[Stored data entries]
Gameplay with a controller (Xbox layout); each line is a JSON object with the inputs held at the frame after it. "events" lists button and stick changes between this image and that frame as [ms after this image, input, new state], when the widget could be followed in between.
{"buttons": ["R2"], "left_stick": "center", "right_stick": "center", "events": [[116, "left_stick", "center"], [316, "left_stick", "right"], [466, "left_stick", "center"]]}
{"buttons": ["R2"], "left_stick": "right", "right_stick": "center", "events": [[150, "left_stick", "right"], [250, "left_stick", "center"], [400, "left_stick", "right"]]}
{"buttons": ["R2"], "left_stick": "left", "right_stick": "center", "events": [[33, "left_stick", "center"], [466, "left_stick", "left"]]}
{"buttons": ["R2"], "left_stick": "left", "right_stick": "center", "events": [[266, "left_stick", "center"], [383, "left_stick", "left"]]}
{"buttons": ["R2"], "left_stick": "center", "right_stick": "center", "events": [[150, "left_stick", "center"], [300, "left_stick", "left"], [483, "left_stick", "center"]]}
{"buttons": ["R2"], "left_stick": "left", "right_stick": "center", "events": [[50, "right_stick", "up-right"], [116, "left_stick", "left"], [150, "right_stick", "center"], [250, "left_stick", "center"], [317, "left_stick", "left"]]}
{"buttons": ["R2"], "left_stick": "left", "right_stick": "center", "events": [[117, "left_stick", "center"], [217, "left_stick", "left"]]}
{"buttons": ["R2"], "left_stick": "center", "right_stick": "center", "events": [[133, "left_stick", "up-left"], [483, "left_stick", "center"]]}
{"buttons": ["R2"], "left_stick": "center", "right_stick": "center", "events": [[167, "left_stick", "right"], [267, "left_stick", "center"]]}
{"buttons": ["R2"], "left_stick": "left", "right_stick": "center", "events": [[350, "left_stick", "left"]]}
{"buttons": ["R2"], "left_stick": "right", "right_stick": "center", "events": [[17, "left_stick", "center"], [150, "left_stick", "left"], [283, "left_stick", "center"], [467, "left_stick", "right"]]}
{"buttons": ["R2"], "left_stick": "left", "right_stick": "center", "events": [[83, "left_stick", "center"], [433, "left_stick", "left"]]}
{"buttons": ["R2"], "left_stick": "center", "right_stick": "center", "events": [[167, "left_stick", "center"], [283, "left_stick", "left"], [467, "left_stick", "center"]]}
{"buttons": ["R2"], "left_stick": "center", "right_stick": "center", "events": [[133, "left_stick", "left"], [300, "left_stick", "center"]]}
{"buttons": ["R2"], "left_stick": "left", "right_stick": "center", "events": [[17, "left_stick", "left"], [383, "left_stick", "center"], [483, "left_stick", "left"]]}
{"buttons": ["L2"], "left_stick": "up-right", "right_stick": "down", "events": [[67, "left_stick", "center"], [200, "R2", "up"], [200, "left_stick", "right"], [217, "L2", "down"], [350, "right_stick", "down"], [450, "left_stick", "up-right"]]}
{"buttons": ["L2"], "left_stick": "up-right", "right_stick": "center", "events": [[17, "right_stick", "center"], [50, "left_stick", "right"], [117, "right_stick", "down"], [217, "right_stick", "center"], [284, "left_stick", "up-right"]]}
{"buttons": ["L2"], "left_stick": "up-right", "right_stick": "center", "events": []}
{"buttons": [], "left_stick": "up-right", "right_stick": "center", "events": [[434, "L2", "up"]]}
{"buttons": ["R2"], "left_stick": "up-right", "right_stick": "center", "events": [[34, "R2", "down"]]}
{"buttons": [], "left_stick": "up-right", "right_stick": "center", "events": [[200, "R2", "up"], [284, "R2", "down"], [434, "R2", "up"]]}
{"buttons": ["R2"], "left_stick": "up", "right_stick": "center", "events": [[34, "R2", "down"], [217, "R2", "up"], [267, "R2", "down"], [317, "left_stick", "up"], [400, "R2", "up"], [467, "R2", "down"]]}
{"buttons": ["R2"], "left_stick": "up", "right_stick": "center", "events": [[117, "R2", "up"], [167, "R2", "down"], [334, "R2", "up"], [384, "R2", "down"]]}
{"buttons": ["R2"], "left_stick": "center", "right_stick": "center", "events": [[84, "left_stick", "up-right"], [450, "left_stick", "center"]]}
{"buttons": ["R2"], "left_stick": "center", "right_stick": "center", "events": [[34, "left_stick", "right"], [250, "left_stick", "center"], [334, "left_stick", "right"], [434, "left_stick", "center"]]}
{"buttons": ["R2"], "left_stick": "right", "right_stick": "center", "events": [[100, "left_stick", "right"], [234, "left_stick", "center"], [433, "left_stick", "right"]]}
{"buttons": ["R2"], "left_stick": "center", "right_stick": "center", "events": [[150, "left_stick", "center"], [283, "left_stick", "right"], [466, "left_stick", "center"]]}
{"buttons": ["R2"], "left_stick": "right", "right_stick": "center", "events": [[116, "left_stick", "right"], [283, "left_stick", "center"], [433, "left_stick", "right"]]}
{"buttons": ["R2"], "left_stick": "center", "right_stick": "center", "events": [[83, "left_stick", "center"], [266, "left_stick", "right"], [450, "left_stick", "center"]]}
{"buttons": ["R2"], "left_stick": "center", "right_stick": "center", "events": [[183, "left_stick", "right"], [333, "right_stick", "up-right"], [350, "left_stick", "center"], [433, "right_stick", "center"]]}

GOAL OF THE EXERCISE: Restating the data word for word is the whole task.

RESULT OF THIS EXERCISE:
Gameplay with a controller (Xbox layout); each line is a JSON object with the inputs held at the frame after it. "events" lists button and stick changes between this image and that frame as [ms after this image, input, new state], when the widget could be followed in between.
{"buttons": ["R2"], "left_stick": "center", "right_stick": "center", "events": [[116, "left_stick", "center"], [316, "left_stick", "right"], [466, "left_stick", "center"]]}
{"buttons": ["R2"], "left_stick": "right", "right_stick": "center", "events": [[150, "left_stick", "right"], [250, "left_stick", "center"], [400, "left_stick", "right"]]}
{"buttons": ["R2"], "left_stick": "left", "right_stick": "center", "events": [[33, "left_stick", "center"], [466, "left_stick", "left"]]}
{"buttons": ["R2"], "left_stick": "left", "right_stick": "center", "events": [[266, "left_stick", "center"], [383, "left_stick", "left"]]}
{"buttons": ["R2"], "left_stick": "center", "right_stick": "center", "events": [[150, "left_stick", "center"], [300, "left_stick", "left"], [483, "left_stick", "center"]]}
{"buttons": ["R2"], "left_stick": "left", "right_stick": "center", "events": [[50, "right_stick", "up-right"], [116, "left_stick", "left"], [150, "right_stick", "center"], [250, "left_stick", "center"], [317, "left_stick", "left"]]}
{"buttons": ["R2"], "left_stick": "left", "right_stick": "center", "events": [[117, "left_stick", "center"], [217, "left_stick", "left"]]}
{"buttons": ["R2"], "left_stick": "center", "right_stick": "center", "events": [[133, "left_stick", "up-left"], [483, "left_stick", "center"]]}
{"buttons": ["R2"], "left_stick": "center", "right_stick": "center", "events": [[167, "left_stick", "right"], [267, "left_stick", "center"]]}
{"buttons": ["R2"], "left_stick": "left", "right_stick": "center", "events": [[350, "left_stick", "left"]]}
{"buttons": ["R2"], "left_stick": "right", "right_stick": "center", "events": [[17, "left_stick", "center"], [150, "left_stick", "left"], [283, "left_stick", "center"], [467, "left_stick", "right"]]}
{"buttons": ["R2"], "left_stick": "left", "right_stick": "center", "events": [[83, "left_stick", "center"], [433, "left_stick", "left"]]}
{"buttons": ["R2"], "left_stick": "center", "right_stick": "center", "events": [[167, "left_stick", "center"], [283, "left_stick", "left"], [467, "left_stick", "center"]]}
{"buttons": ["R2"], "left_stick": "center", "right_stick": "center", "events": [[133, "left_stick", "left"], [300, "left_stick", "center"]]}
{"buttons": ["R2"], "left_stick": "left", "right_stick": "center", "events": [[17, "left_stick", "left"], [383, "left_stick", "center"], [483, "left_stick", "left"]]}
{"buttons": ["L2"], "left_stick": "up-right", "right_stick": "down", "events": [[67, "left_stick", "center"], [200, "R2", "up"], [200, "left_stick", "right"], [217, "L2", "down"], [350, "right_stick", "down"], [450, "left_stick", "up-right"]]}
{"buttons": ["L2"], "left_stick": "up-right", "right_stick": "center", "events": [[17, "right_stick", "center"], [50, "left_stick", "right"], [117, "right_stick", "down"], [217, "right_stick", "center"], [284, "left_stick", "up-right"]]}
{"buttons": ["L2"], "left_stick": "up-right", "right_stick": "center", "events": []}
{"buttons": [], "left_stick": "up-right", "right_stick": "center", "events": [[434, "L2", "up"]]}
{"buttons": ["R2"], "left_stick": "up-right", "right_stick": "center", "events": [[34, "R2", "down"]]}
{"buttons": [], "left_stick": "up-right", "right_stick": "center", "events": [[200, "R2", "up"], [284, "R2", "down"], [434, "R2", "up"]]}
{"buttons": ["R2"], "left_stick": "up", "right_stick": "center", "events": [[34, "R2", "down"], [217, "R2", "up"], [267, "R2", "down"], [317, "left_stick", "up"], [400, "R2", "up"], [467, "R2", "down"]]}
{"buttons": ["R2"], "left_stick": "up", "right_stick": "center", "events": [[117, "R2", "up"], [167, "R2", "down"], [334, "R2", "up"], [384, "R2", "down"]]}
{"buttons": ["R2"], "left_stick": "center", "right_stick": "center", "events": [[84, "left_stick", "up-right"], [450, "left_stick", "center"]]}
{"buttons": ["R2"], "left_stick": "center", "right_stick": "center", "events": [[34, "left_stick", "right"], [250, "left_stick", "center"], [334, "left_stick", "right"], [434, "left_stick", "center"]]}
{"buttons": ["R2"], "left_stick": "right", "right_stick": "center", "events": [[100, "left_stick", "right"], [234, "left_stick", "center"], [433, "left_stick", "right"]]}
{"buttons": ["R2"], "left_stick": "center", "right_stick": "center", "events": [[150, "left_stick", "center"], [283, "left_stick", "right"], [466, "left_stick", "center"]]}
{"buttons": ["R2"], "left_stick": "right", "right_stick": "center", "events": [[116, "left_stick", "right"], [283, "left_stick", "center"], [433, "left_stick", "right"]]}
{"buttons": ["R2"], "left_stick": "center", "right_stick": "center", "events": [[83, "left_stick", "center"], [266, "left_stick", "right"], [450, "left_stick", "center"]]}
{"buttons": ["R2"], "left_stick": "center", "right_stick": "center", "events": [[183, "left_stick", "right"], [333, "right_stick", "up-right"], [350, "left_stick", "center"], [433, "right_stick", "center"]]}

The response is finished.